Why does the ternary operator prevent Return-Value Optimization?

Question

Why does the ternary operator prevent Return-Value Optimization (RVO) in MSVC? Consider the following complete example program:

#include <iostream>

struct Example
{
    Example(int) {}
    Example(Example const &) { std::cout << "copy\n"; }
};

Example FunctionUsingIf(int i)
{
    if (i == 1)
        return Example(1);
    else
        return Example(2);
}

Example FunctionUsingTernaryOperator(int i)
{
    return (i == 1) ? Example(1) : Example(2);
}

int main()
{
    std::cout << "using if:\n";
    Example obj1 = FunctionUsingIf(0);
    std::cout << "using ternary operator:\n";
    Example obj2 = FunctionUsingTernaryOperator(0);
}

Compiled like this with VC 2013: cl /nologo /EHsc /Za /W4 /O2 stackoverflow.cpp

Output:

using if:
using ternary operator:
copy

So apparently the ternary operator somehow prevents RVO. Why? Why would the compiler not be clever enough to see that the function using the ternary operator does the same thing as the one using the if statement, and optimize accordingly?

Answer 1

Looking at the program output, it seems to me that, indeed, the compiler is eliding in both cases, why?

Because, if no elide was activated, the correct output would be:

1. construct the example object at function return;
2. copy it to a temporary;
3. copy the temporary to the object defined in main function.

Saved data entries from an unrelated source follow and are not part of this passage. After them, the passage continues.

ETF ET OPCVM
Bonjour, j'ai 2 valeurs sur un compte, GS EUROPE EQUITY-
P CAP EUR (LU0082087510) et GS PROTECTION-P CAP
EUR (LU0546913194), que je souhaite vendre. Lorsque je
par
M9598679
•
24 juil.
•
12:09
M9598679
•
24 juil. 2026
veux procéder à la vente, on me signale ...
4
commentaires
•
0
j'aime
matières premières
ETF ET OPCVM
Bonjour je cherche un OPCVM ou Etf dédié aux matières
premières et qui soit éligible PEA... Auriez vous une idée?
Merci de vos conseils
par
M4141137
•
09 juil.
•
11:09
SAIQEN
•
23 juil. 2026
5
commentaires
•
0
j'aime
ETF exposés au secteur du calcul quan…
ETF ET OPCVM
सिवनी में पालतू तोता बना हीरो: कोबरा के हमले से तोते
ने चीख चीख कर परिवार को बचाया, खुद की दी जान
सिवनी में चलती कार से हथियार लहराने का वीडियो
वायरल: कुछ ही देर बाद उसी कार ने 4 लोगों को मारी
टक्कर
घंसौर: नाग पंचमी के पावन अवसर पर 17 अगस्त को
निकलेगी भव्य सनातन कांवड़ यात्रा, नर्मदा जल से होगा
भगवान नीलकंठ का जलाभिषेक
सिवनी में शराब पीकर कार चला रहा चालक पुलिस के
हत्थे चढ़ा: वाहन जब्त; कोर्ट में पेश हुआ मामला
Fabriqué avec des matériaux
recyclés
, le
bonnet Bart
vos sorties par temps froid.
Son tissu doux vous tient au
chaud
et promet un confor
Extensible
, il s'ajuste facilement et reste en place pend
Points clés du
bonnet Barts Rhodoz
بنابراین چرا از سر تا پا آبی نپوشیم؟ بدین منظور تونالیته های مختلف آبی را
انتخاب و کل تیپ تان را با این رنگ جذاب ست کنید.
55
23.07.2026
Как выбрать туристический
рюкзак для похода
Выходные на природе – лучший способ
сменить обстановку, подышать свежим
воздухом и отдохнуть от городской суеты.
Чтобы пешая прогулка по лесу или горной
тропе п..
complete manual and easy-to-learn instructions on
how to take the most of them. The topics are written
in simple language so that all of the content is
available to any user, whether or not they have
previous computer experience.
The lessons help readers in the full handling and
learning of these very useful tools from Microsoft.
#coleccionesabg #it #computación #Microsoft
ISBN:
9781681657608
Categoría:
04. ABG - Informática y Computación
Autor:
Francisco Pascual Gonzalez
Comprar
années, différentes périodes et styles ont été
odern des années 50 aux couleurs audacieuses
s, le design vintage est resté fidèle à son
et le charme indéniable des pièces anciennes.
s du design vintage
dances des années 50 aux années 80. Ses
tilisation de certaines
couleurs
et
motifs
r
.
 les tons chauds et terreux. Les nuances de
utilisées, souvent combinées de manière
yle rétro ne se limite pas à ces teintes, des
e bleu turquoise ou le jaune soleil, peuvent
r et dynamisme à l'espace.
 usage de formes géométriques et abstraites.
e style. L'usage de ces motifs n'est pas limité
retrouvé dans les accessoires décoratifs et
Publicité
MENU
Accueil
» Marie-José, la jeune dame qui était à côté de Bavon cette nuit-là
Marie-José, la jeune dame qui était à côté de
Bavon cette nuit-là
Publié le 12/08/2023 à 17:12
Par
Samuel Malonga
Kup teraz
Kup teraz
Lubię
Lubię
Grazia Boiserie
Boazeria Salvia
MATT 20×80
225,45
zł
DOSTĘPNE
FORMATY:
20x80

So, I would expect, at least 2 "copy" output in my screen. Indeed, If I execute your program, compiled with g++, with -fno-elide-constructor, I got 2 copy messages from each function.

Interesting enough, If I do the same with clang, I got 3 "copy" message when the function FunctionUsingTernaryOperator(0); is called and, I guess, this is due how the ternary is implemented by the compiler. I guess it is generating a temporary to solve the ternary operator and copying this temporary to the return statement.

Answer 2

This related question contains the answer.

The standard says when copy or move elision is allowed in a return statement: (12.8.31)

• in a return statement in a function with a class return type, when the expression is the name of a non-volatile automatic object (other than a function or catch-clause parameter) with the same cvunqualified type as the function return type, the copy/move operation can be omitted by constructing the automatic object directly into the function’s return value
• when a temporary class object that has not been bound to a reference (12.2) would be copied/moved to a class object with the same cv-unqualified type, the copy/move operation can be omitted by constructing the temporary object directly into the target of the omitted copy/move

So basically copy elision only occures in the following cases:

1. returning a named object.
2. returning a temporary object

If your expression is not a named object or a temporary, you fall back to copy.

Some Interesting behaviors:

• return (name); does not prevent copy elision (see this question)
• return true?name:name; should prevent copy elision but gcc 4.6 at least is wrong on this one (cf. this question)

EDIT:

I left my original answer above but Christian Hackl is correct in his comment, it does not answer the question.

As far as the rules are concerned, the ternary operator in the example yields a temporary object so 12.8.31 allows the copy/move to be elided. So from the C++ language point of view. The compiler is perfectly allowed to elide the copy when returning from FunctionUsingTernaryOperator.

Now obviously the elision is not done. I suppose the only reason is that Visual Studio Compiler team simply did not implement it yet. And because in theory they could, maybe in a future release they will.